A. The percentages of ON- and OFF-type ganglion cells in both control and diabetic mice. B. Box and whisker charts illustrating the distribution of average spontaneous firing rates of ON-type ganglion cells in control and diabetic mice. In the charts, the middle line in the box represents the median, the box ends represent the first and third quartiles, whiskers indicate the 5% and 95% margins, and crosses indicate the data margins. In addition, the mean value is indicated by a small square. The diabetic ON-type ganglion cells showed a significant increase in spontaneous firing rate (*P<0.05, Mann-Whitney U test). C. Box and whisker charts illustrate the distribution of the average spontaneous firing rates of OFF-type ganglion cells in control and diabetic retinas. No difference was detected in spontaneous activity in OFF-type ganglion cells between control and diabetic groups (P>0.05). D. Histograms showing the percentage of all ON-type ganglion cells recorded as a function of firing frequency. The first band includes firing rates from 0–5 Hz, the middle band includes firing rates of 5–25 Hz, and the right band represents the firing rates >25 Hz.
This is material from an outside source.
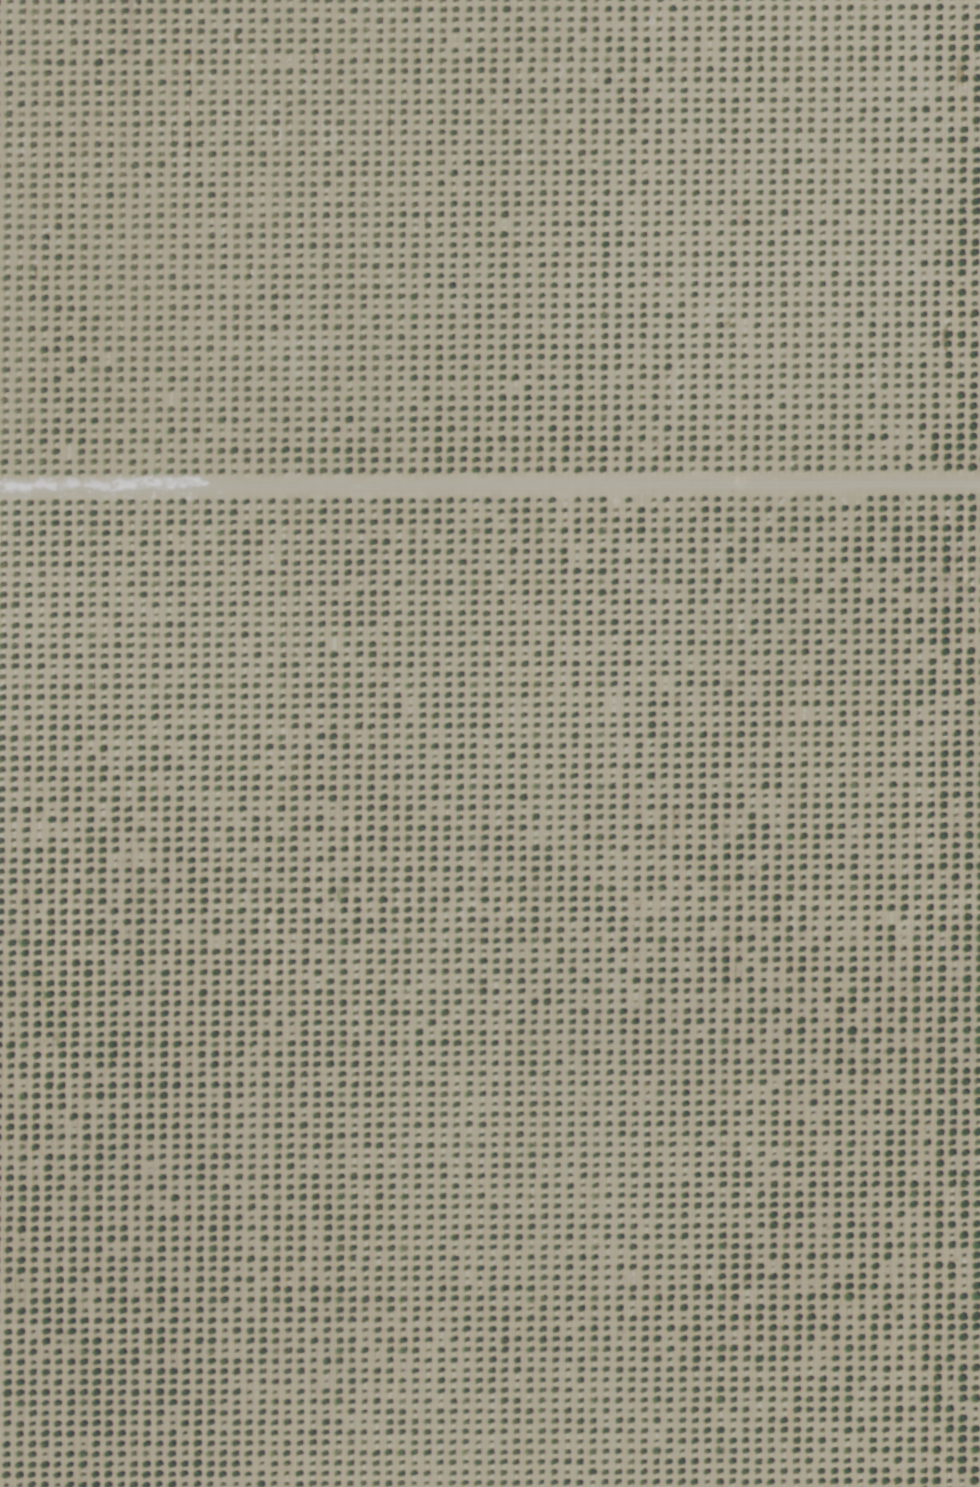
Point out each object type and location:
crop: (490, 743)
road: (975, 1164)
In diabetic mice, a considerable decrease was observed in the percentage of cells with an average firing frequency <5 Hz, but in the other two frequency bands (≥5 Hz) the percentage of diabetic cells were larger than the control group.
Figure 4.
Enhanced bursting activity of diabetic ON-type ganglion cells.
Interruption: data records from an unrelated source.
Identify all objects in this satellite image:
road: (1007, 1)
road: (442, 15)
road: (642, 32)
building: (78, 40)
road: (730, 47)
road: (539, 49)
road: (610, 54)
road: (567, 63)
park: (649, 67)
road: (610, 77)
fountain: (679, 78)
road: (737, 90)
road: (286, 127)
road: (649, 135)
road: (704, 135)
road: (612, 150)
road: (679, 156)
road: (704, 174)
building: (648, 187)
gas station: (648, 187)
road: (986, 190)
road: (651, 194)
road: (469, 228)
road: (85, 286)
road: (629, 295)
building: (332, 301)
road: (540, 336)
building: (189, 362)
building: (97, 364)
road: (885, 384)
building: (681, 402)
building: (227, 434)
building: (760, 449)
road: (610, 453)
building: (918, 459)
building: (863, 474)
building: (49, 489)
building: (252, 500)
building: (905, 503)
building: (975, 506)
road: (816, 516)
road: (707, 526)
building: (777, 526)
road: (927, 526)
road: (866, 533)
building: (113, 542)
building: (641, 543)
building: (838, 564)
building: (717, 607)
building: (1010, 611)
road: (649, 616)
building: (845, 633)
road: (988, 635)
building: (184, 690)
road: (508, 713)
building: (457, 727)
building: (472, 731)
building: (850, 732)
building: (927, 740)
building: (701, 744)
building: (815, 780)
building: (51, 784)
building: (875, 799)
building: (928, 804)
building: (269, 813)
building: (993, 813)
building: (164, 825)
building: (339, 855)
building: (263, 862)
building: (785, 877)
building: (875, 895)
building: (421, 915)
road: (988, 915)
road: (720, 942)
Histograms show that the bursting frequency (A) and time spent bursting (B) of ON-type ganglion cells were significantly increased in diabetic mice (*P<0.05, Student's t-test).
Figure 5.
Effect of synaptic blockers on ON-type ganglion cell spontaneous activity.
The cocktail of blockers contained (in μM): 50 L-AP4, 10 bicuculline, 10 strychnine, 50 D-AP5, and 10 CNQX. A. Representative traces show that spontaneous activity was completely eliminated in a control ON-type ganglion cell (upper panel) and a diabetic ON-type ganglion cell (middle panel), but was maintained to some extent in another diabetic ON-type ganglion cell (lower panel). Summarized data show that spontaneous firing rate of each ON-type cell was recorded before and after application of the synaptic blockers in control (B) and diabetic retinas (C). Grey circles show firing rate of each cell.
Figure 6.
Suppression of inhibitory inputs to ON-type ganglion cells during diabetes.
A. Typical traces of spontaneous activity show the effects of an inhibitory input blockade using bicuculline and strychnine on a control ON-type ganglion cell (upper panel) and a diabetic ON-type ganglion cell (bottom panel). B. Box and whisker plots show the distribution of average spontaneous firing rates of ON-type ganglion cells in control and diabetic mice before and after inhibitory input blockade. The difference in spontaneous firing rate between normal and diabetic ON-type ganglion cells in normal Ringer's solution (*P<0.05, Mann-Whitney U test) was eliminated in the presence of bicuculline and strychnine (P>0.05).